MarcoGorelli commented 1 week ago

with little effort put into the investigations of each claim

right, that's enough


update: Narwhals 1.1.0 adds "interchange"-level support. Which includes Ibis 🤝 🤗

Increased levels of support may come in future releases

MarcoGorelli commented 1 week ago

Alright, now that we've all slept on this, let's see if we can move forwards amicably 🤗

What rubbed me the wrong way was that I'd put a fair bit of effort into adding "interchange"-level support, which includes Ibis.

Even if this isn't full-API-level support, it's enough to help fix a bug which Ibis users are currently facing when using Altair: https://github.com/vega/altair/issues/3473

Narwhals can already make things better for Ibis users, even if we don't achieve full API level support


I should clarify my concerns around performance. My objective with Narwhals is to make (close-to-)zero-cost-abstraction around libraries. If I was to implement Series.mean for the ibis backend by just doing .to_pyarrow().as_py() each time, then "Ibis via Narwhals" would likely be slower than "just run Ibis directly", and that wouldn't be acceptable to me

That's why I suggested to start with partial API support and to consider going further later if things get more traction - that, at least, I'm reasonably confident I can implement as a zero-cost-abstraction.

To then be told that, no, that's not good enough, I'm misrepresenting things, and if I don't think full API support is realistic, it's because I've put little effort in to understand Ibis - that comes across as unfriendly.
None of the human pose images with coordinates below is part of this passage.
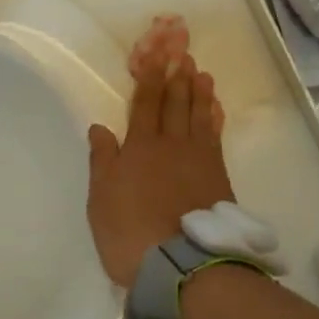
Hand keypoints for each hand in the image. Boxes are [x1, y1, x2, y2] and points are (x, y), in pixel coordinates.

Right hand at [86, 50, 232, 289]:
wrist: (181, 264)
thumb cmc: (130, 232)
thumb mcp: (101, 199)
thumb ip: (103, 160)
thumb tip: (100, 127)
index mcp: (140, 147)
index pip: (145, 104)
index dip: (151, 77)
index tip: (157, 55)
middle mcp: (172, 145)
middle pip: (176, 104)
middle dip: (178, 77)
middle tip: (184, 54)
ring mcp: (199, 159)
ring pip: (199, 116)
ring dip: (200, 93)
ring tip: (202, 73)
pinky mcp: (218, 176)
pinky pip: (216, 137)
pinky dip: (216, 119)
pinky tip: (216, 110)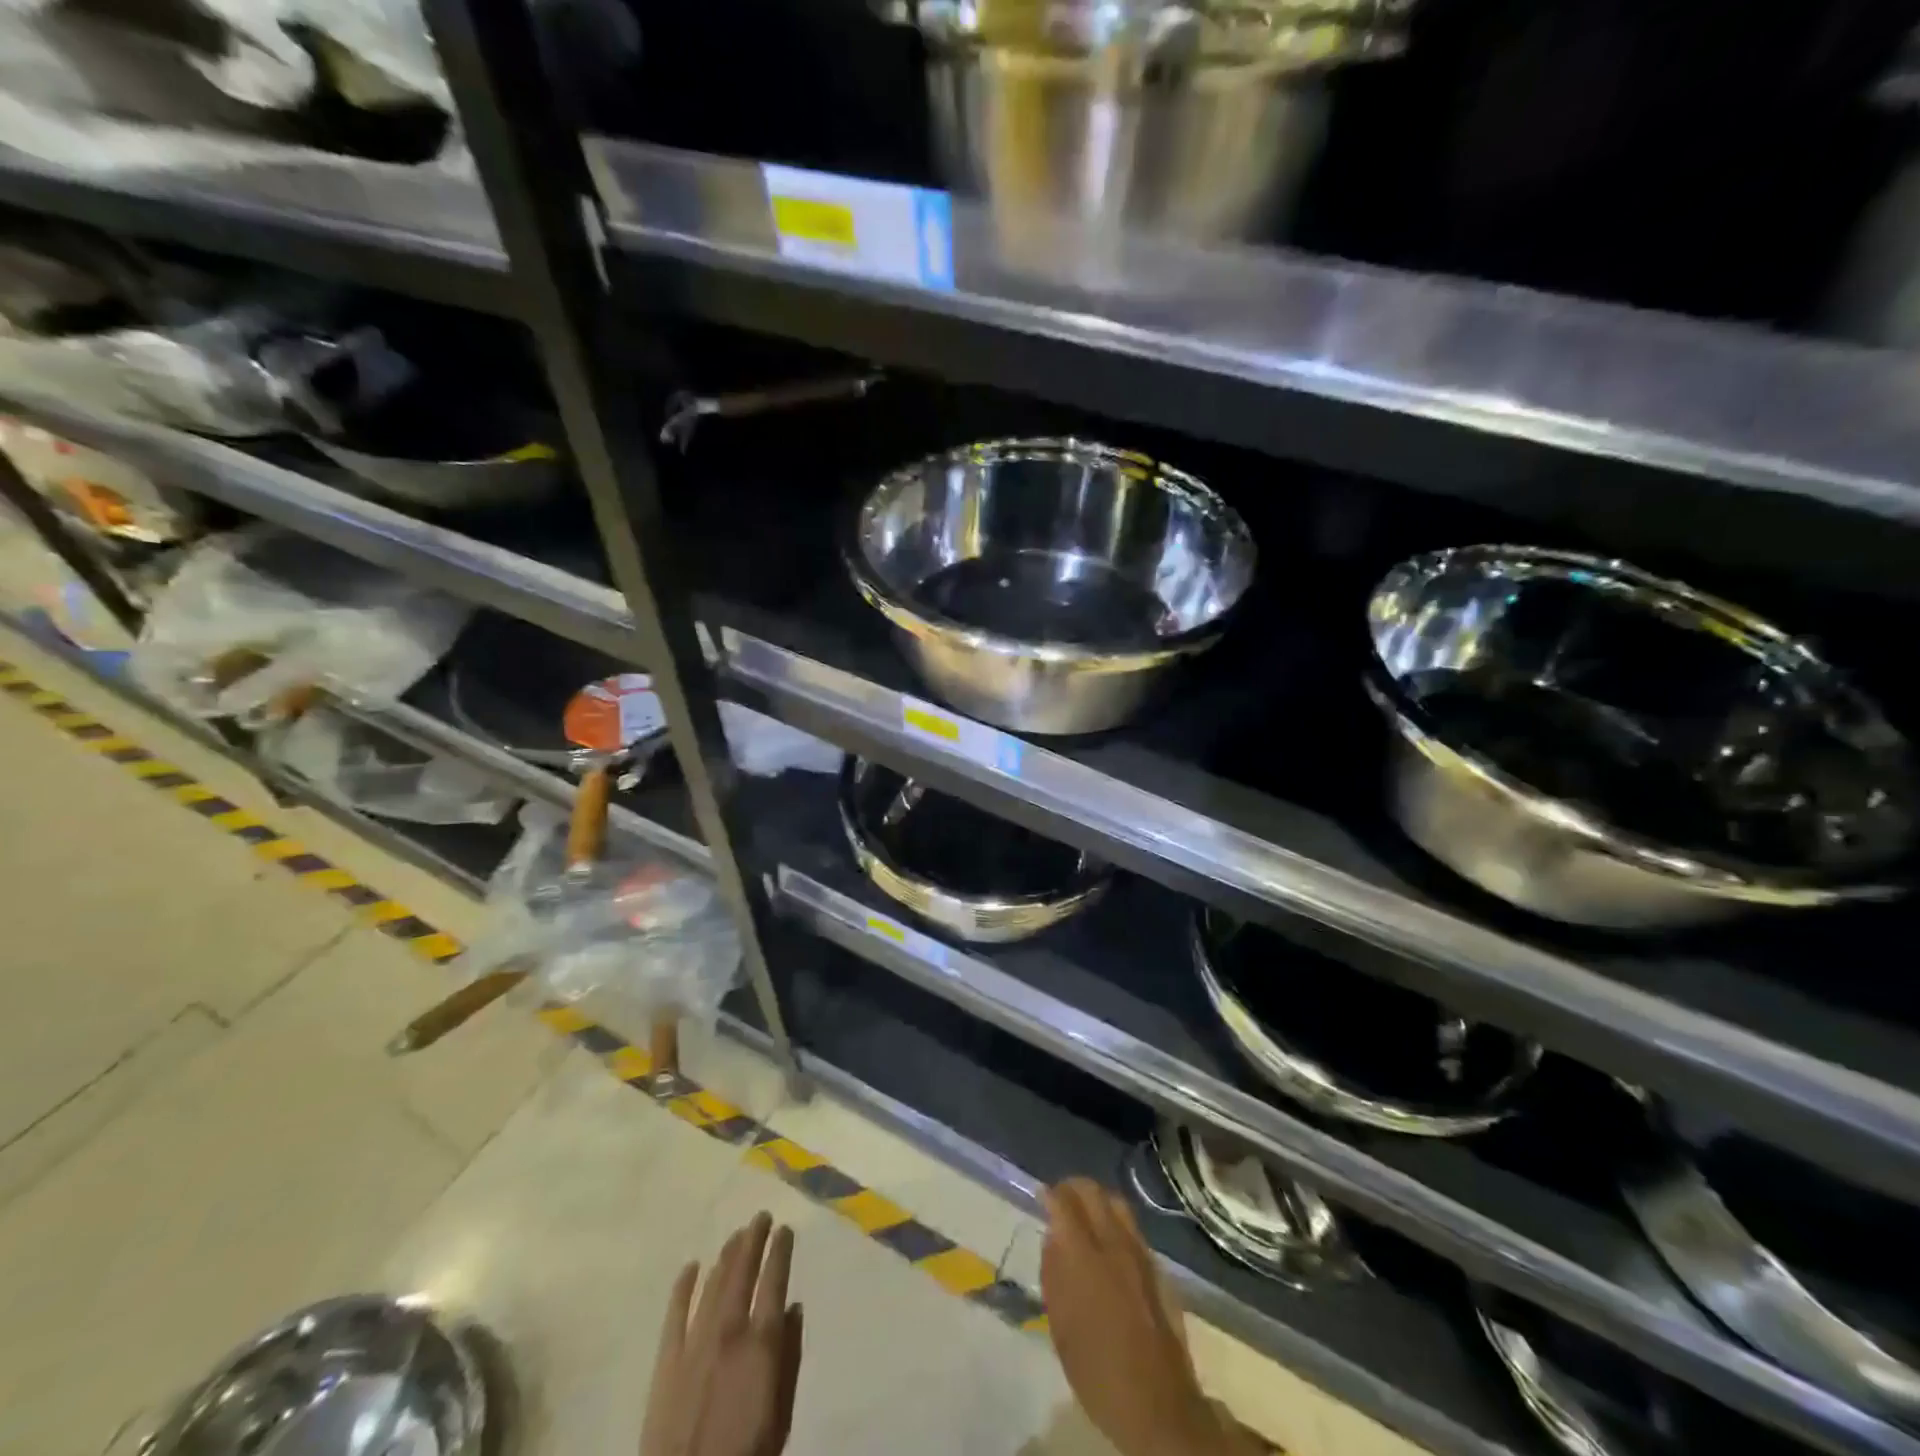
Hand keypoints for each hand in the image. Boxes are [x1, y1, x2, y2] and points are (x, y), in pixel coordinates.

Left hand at [641, 1212, 803, 1455]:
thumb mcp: (781, 1416)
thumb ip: (789, 1359)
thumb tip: (793, 1309)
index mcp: (761, 1343)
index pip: (774, 1281)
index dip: (780, 1251)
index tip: (785, 1229)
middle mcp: (729, 1331)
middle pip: (743, 1272)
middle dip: (753, 1240)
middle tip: (760, 1216)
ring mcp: (694, 1343)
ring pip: (713, 1284)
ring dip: (726, 1256)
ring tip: (735, 1235)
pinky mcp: (666, 1360)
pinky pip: (675, 1313)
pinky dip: (684, 1286)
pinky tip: (691, 1266)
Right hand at [1041, 1179, 1258, 1455]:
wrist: (1159, 1407)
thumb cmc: (1099, 1374)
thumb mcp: (1061, 1329)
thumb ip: (1054, 1275)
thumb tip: (1052, 1238)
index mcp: (1085, 1258)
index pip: (1065, 1203)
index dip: (1050, 1194)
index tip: (1041, 1196)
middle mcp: (1114, 1245)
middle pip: (1093, 1192)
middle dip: (1073, 1188)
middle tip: (1060, 1200)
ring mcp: (1140, 1254)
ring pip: (1117, 1203)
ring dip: (1097, 1200)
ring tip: (1084, 1215)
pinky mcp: (1157, 1268)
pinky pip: (1132, 1227)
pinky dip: (1115, 1220)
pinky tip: (1108, 1241)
Doubly-so after having put in the effort to fix a bug for Ibis users (though, admittedly, you might not have been aware of this last part)

If anyone from Ibis wants to claim that it's possible to implement the full Narwhals on Ibis, as a zero-cost abstraction, then that's fine - but I'd like to invite you to provide the implementation, or at least a POC. You said you "might be missing something", and indeed, I can assure you that if you try to complete what I suggested, you'll realise what

I've removed the Ibis comparison on the README, as I understand you didn't appreciate it - I'm sorry for having posted it. Conversely, I'd also like to ask that folks from Ibis stop asking me "why don't you just use Ibis"
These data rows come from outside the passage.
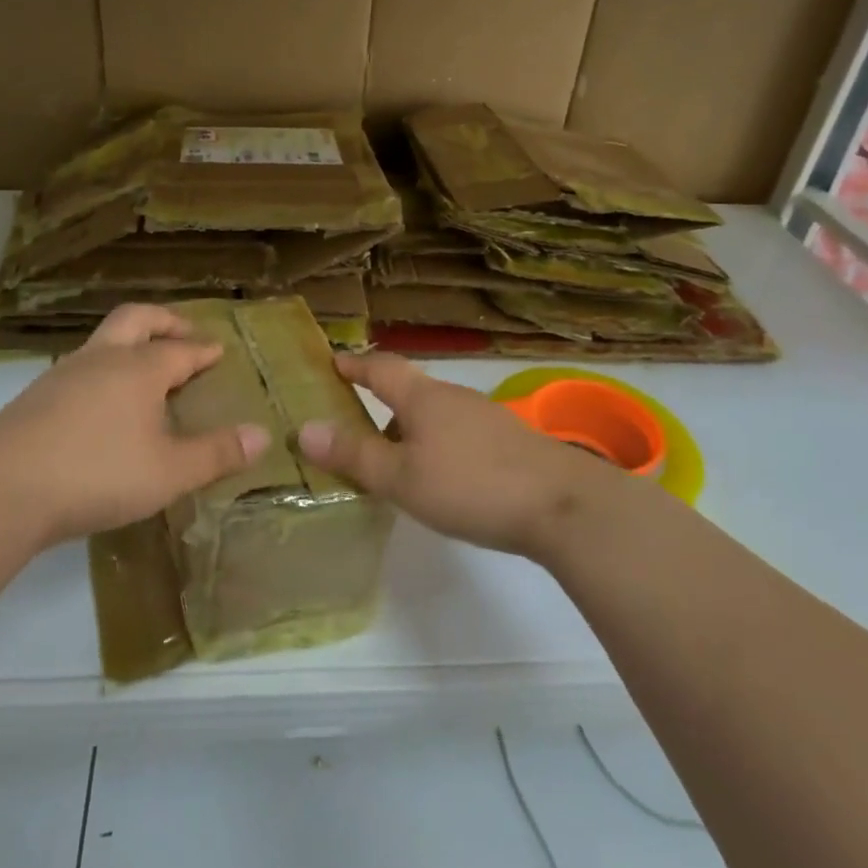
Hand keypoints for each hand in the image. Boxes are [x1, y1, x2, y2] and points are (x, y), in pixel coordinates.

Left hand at [0, 304, 270, 545]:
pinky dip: (103, 370)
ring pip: (103, 340)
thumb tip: (263, 436)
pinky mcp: (36, 397)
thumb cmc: (98, 473)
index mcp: (139, 369)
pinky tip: (101, 402)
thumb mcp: (170, 472)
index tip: (218, 350)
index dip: (203, 350)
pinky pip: (81, 368)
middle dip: (164, 321)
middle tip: (184, 333)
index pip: (180, 350)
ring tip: (144, 368)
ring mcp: (64, 374)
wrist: (3, 488)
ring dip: (130, 343)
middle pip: (136, 319)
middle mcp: (103, 359)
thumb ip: (217, 453)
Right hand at [296, 353, 627, 561]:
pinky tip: (440, 478)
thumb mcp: (401, 478)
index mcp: (423, 397)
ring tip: (393, 463)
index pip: (380, 368)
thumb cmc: (471, 485)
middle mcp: (454, 397)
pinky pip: (458, 435)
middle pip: (408, 392)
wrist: (564, 505)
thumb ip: (354, 455)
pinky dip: (436, 447)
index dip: (353, 365)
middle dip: (380, 406)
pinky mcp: (510, 442)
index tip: (331, 362)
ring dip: (409, 431)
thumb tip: (304, 428)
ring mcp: (486, 418)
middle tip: (353, 430)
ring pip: (435, 416)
I hope we'll be on good terms going forwards 🤝


One more addendum: if anyone wants to talk anything over, my calendly is here

lostmygithubaccount commented 1 week ago

it's clearly not worth continuing this discussion but as far as I'm concerned things didn't get too heated and we're on perfectly professional terms, happy to collaborate on whatever going forward. again, this is your project and you can do whatever you want. but please don't ascribe the actions/intent of others as my own as you've done for a second time here -- my intent on this issue was to convince you or whoever that you can use Ibis as a performant backend for the Narwhals API. I have tried my best but you clearly disagree, which is fine (and to your point the proof would be an implementation). however from my perspective, I have been met with shifting goalposts, false assumptions about my intent or what I think, mischaracterization of my statements, and now an ask to specifically tell people I might know to not ask you a question you don't like answering

FWIW thanks for fixing a bug Ibis users run into, I fix bugs for Polars users too and would for Narwhals if anything came up that I could handle (though, admittedly, you might not have been aware and I'm not sure why this is something to point out in the context of this discussion)